Two years later, in April 1992, Nelson and Geoff Arnold of Sun Microsystems published RFC 1312, Message Send Protocol 2.2 The update added sender identification, a deduplication cookie for UDP messages, and an optional signature field for verifying who actually sent the message. The total specification was still tiny.
Why Nobody Used It
MSP arrived at an awkward moment. In 1990, the Internet was growing fast but hadn't yet reached the masses. The people who needed terminal-to-terminal messaging were Unix sysadmins, and they already had write and talk on their local machines. For cross-network messaging, email was becoming dominant, and it had the advantage of working asynchronously.
The protocol was Experimental, not Standards Track. No major vendor shipped an MSP implementation. By the time the Internet exploded in the mid-1990s, the world had moved on to IRC, then ICQ, then AIM, then every messaging protocol that followed. Each of these was more complex than MSP but also more capable.

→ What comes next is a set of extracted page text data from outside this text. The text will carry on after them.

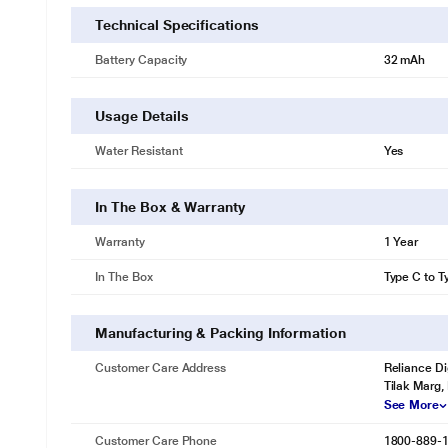
Technical Specifications
Battery Capacity
32 mAh
Usage Details
Water Resistant
Yes
In The Box & Warranty
Warranty
1 Year
In The Box
Type C to T
Manufacturing & Packing Information
Customer Care Address
Reliance Di
Tilak Marg,
See More
Customer Care Phone
1800-889-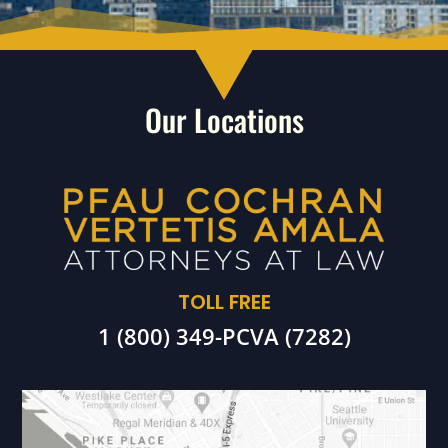
Our Locations
TOLL FREE
1 (800) 349-PCVA (7282)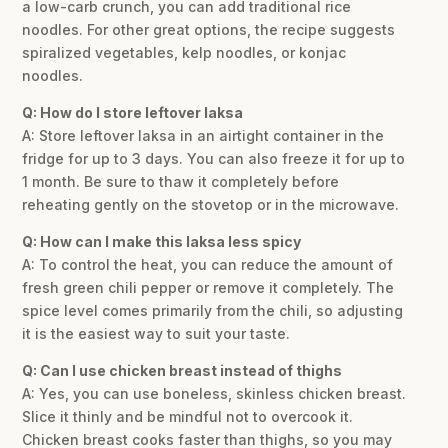
a low-carb crunch, you can add traditional rice
noodles. For other great options, the recipe suggests
spiralized vegetables, kelp noodles, or konjac
noodles.
Q: How do I store leftover laksa
A: Store leftover laksa in an airtight container in the
fridge for up to 3 days. You can also freeze it for up to
1 month. Be sure to thaw it completely before
reheating gently on the stovetop or in the microwave.
Q: How can I make this laksa less spicy
A: To control the heat, you can reduce the amount of
fresh green chili pepper or remove it completely. The
spice level comes primarily from the chili, so adjusting
it is the easiest way to suit your taste.
Q: Can I use chicken breast instead of thighs
A: Yes, you can use boneless, skinless chicken breast.
Slice it thinly and be mindful not to overcook it.
Chicken breast cooks faster than thighs, so you may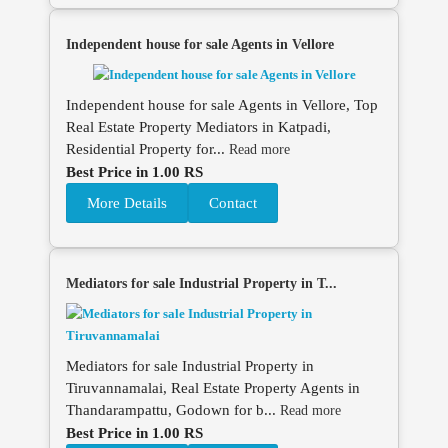
Independent house for sale Agents in Vellore
Independent house for sale Agents in Vellore, Top
Real Estate Property Mediators in Katpadi,
Residential Property for...
Read more
Best Price in 1.00 RS
More Details
Contact
Mediators for sale Industrial Property in T...
Mediators for sale Industrial Property in
Tiruvannamalai, Real Estate Property Agents in
Thandarampattu, Godown for b...
Read more
Best Price in 1.00 RS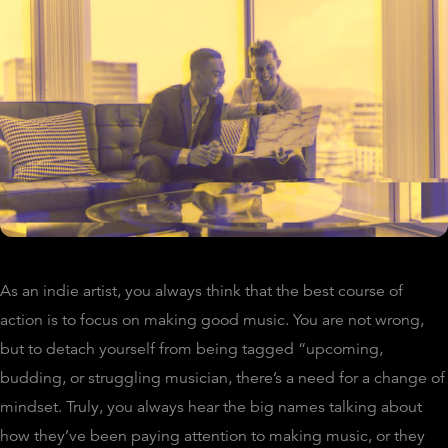
As an indie artist, you always think that the best course of
action is to focus on making good music. You are not wrong,
but to detach yourself from being tagged “upcoming,
budding, or struggling musician, there’s a need for a change of
mindset. Truly, you always hear the big names talking about
how they’ve been paying attention to making music, or they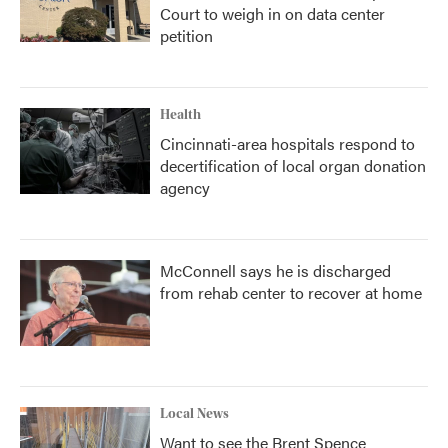
Court to weigh in on data center
petition
Health
Cincinnati-area hospitals respond to
decertification of local organ donation
agency
McConnell says he is discharged
from rehab center to recover at home
Local News
Want to see the Brent Spence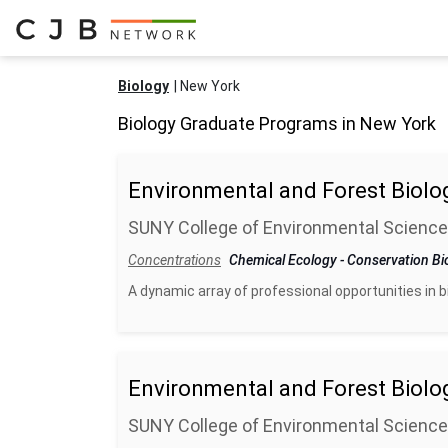
Biology
New York
Biology Graduate Programs in New York
Environmental and Forest Biolo
SUNY College of Environmental Science
Concentrations
Chemical Ecology
-
Conservation Bi
A dynamic array of professional opportunities in 
Environmental and Forest Biolo
SUNY College of Environmental Science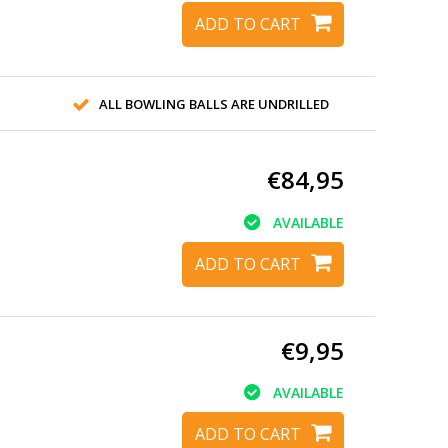
ADD TO CART
ALL BOWLING BALLS ARE UNDRILLED
€84,95
AVAILABLE
ADD TO CART
€9,95
AVAILABLE
ADD TO CART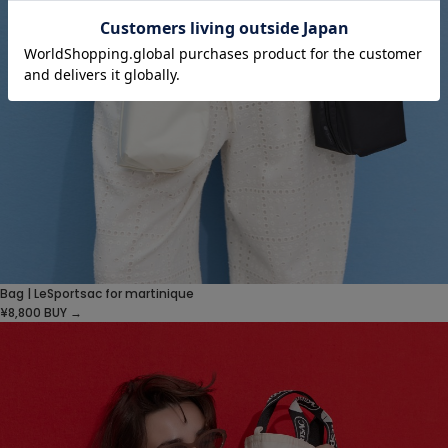
Bag | LeSportsac for martinique
¥8,800
BUY →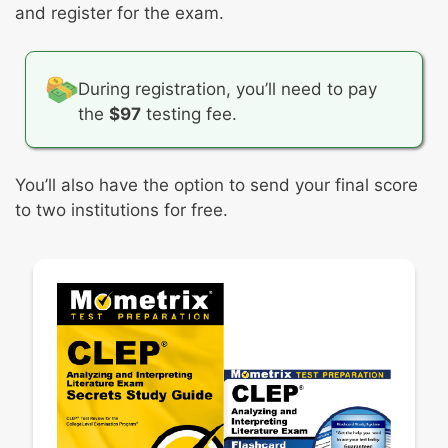
and register for the exam.
During registration, you’ll need to pay
the
$97
testing fee.
You’ll also have the option to send your final score
to two institutions for free.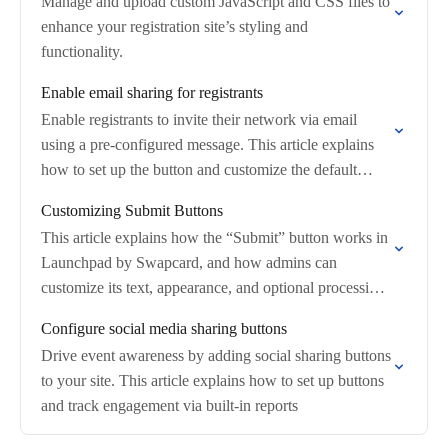
Manage and upload custom JavaScript and CSS files to
enhance your registration site’s styling and
functionality.
Enable email sharing for registrants
Enable registrants to invite their network via email
using a pre-configured message. This article explains
how to set up the button and customize the default
content for your attendees.
Customizing Submit Buttons
This article explains how the “Submit” button works in
Launchpad by Swapcard, and how admins can
customize its text, appearance, and optional processing
modal to improve user feedback and prevent…
Configure social media sharing buttons
Drive event awareness by adding social sharing buttons
to your site. This article explains how to set up buttons
and track engagement via built-in reports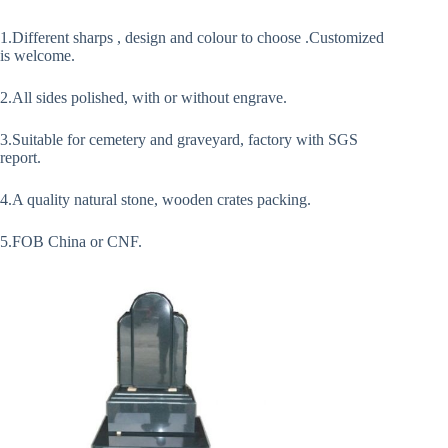
1.Different sharps , design and colour to choose .Customized
is welcome.
2.All sides polished, with or without engrave.
3.Suitable for cemetery and graveyard, factory with SGS
report.
4.A quality natural stone, wooden crates packing.
5.FOB China or CNF.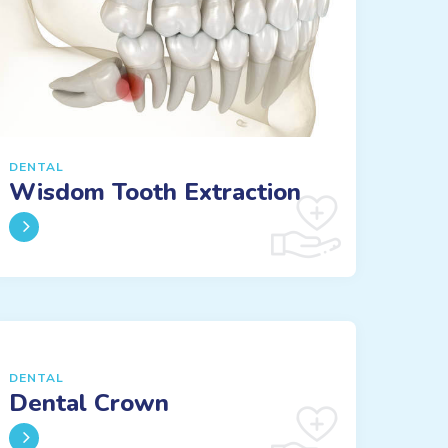
DENTAL
Wisdom Tooth Extraction
DENTAL
Dental Crown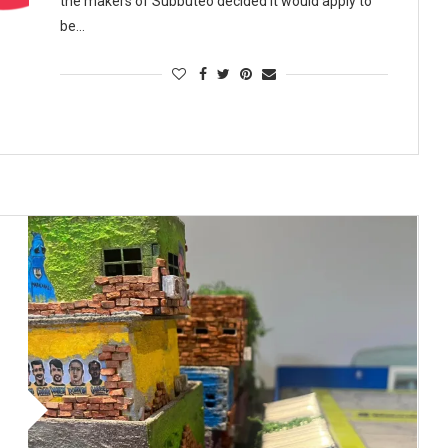
the makers of Subbuteo decided it would apply to
be…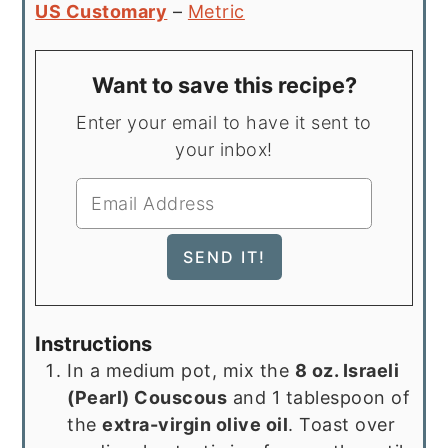
US Customary
–
Metric
Want to save this recipe?
Enter your email to have it sent to
your inbox!
Instructions
In a medium pot, mix the
8 oz. Israeli
(Pearl) Couscous
and 1 tablespoon of
the
extra-virgin olive oil
. Toast over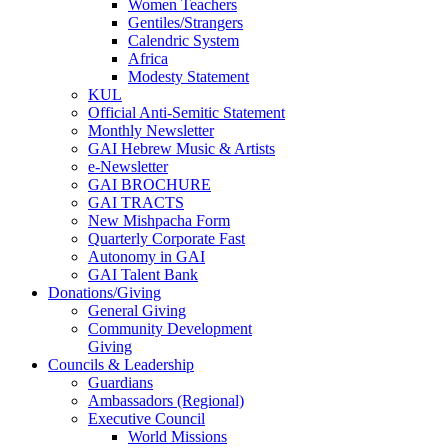
Women Teachers
Gentiles/Strangers
Calendric System
Africa
Modesty Statement
KUL
Official Anti-Semitic Statement
Monthly Newsletter
GAI Hebrew Music & Artists
e-Newsletter
GAI BROCHURE
GAI TRACTS
New Mishpacha Form
Quarterly Corporate Fast
Autonomy in GAI
GAI Talent Bank
Donations/Giving
General Giving
Community Development
Giving
Councils & Leadership
Guardians
Ambassadors (Regional)
Executive Council
World Missions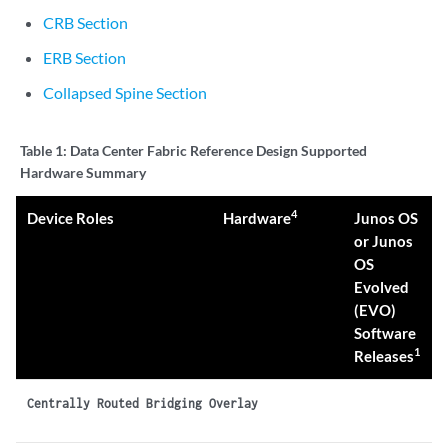
CRB Section
ERB Section
Collapsed Spine Section
Table 1:
Data Center Fabric Reference Design Supported
Hardware Summary
4
Device Roles
Hardware
Junos OS
or Junos
OS
Evolved
(EVO)
Software
1
Releases
Centrally Routed Bridging Overlay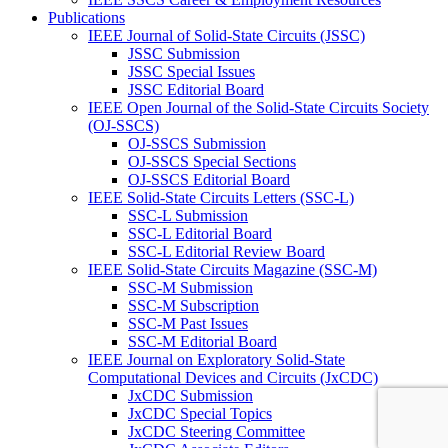
Publications
IEEE Journal of Solid-State Circuits (JSSC)
JSSC Submission
JSSC Special Issues
JSSC Editorial Board
IEEE Open Journal of the Solid-State Circuits Society
(OJ-SSCS)
OJ-SSCS Submission
OJ-SSCS Special Sections
OJ-SSCS Editorial Board
IEEE Solid-State Circuits Letters (SSC-L)
SSC-L Submission
SSC-L Editorial Board
SSC-L Editorial Review Board
IEEE Solid-State Circuits Magazine (SSC-M)
SSC-M Submission
SSC-M Subscription
SSC-M Past Issues
SSC-M Editorial Board
IEEE Journal on Exploratory Solid-State
Computational Devices and Circuits (JxCDC)
JxCDC Submission
JxCDC Special Topics
JxCDC Steering Committee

MSP remains one of the Internet's what-ifs: a protocol so minimal and elegant that it never found its moment.
Security
RFC 1312 is remarkably honest about MSP's security limitations. The specification warns that servers must strip escape sequences from incoming messages before displaying them on terminals, because a cleverly crafted message could manipulate a terminal emulator into executing commands.2
The optional SIGNATURE field in version 2 acknowledges that IP address spoofing makes sender verification unreliable. The authors describe MSP as suited for "open" environments with trusted participants rather than hostile networks.2
In practice, running any service on port 18 today would be inadvisable without strong access controls. The protocol has no encryption, no authentication beyond the optional signature, and no protection against message injection.
How to Check What's Listening on Port 18
If you want to see whether anything is using port 18 on your system:
Finding something listening on port 18 would be unusual. If you do, investigate carefully. It's likely not MSP.
Port 18 in the Port Landscape
Port 18 sits in the well-known range (0 through 1023), the ports reserved by IANA for established protocols and services.4 Its neighbors tell the story of early Internet infrastructure: port 17 runs the Quote of the Day protocol, port 19 runs the Character Generator protocol, port 20 and 21 handle FTP. These are the building blocks of a network that was still figuring out what it wanted to be.
Port 18's assignment to MSP is a reminder that not every protocol in this range became a pillar of the Internet. Some were experiments. Some were ideas that arrived too early, or solved the wrong problem, or solved the right problem at the wrong scale. MSP solved the right problem at the right scale but was eclipsed by protocols that did more.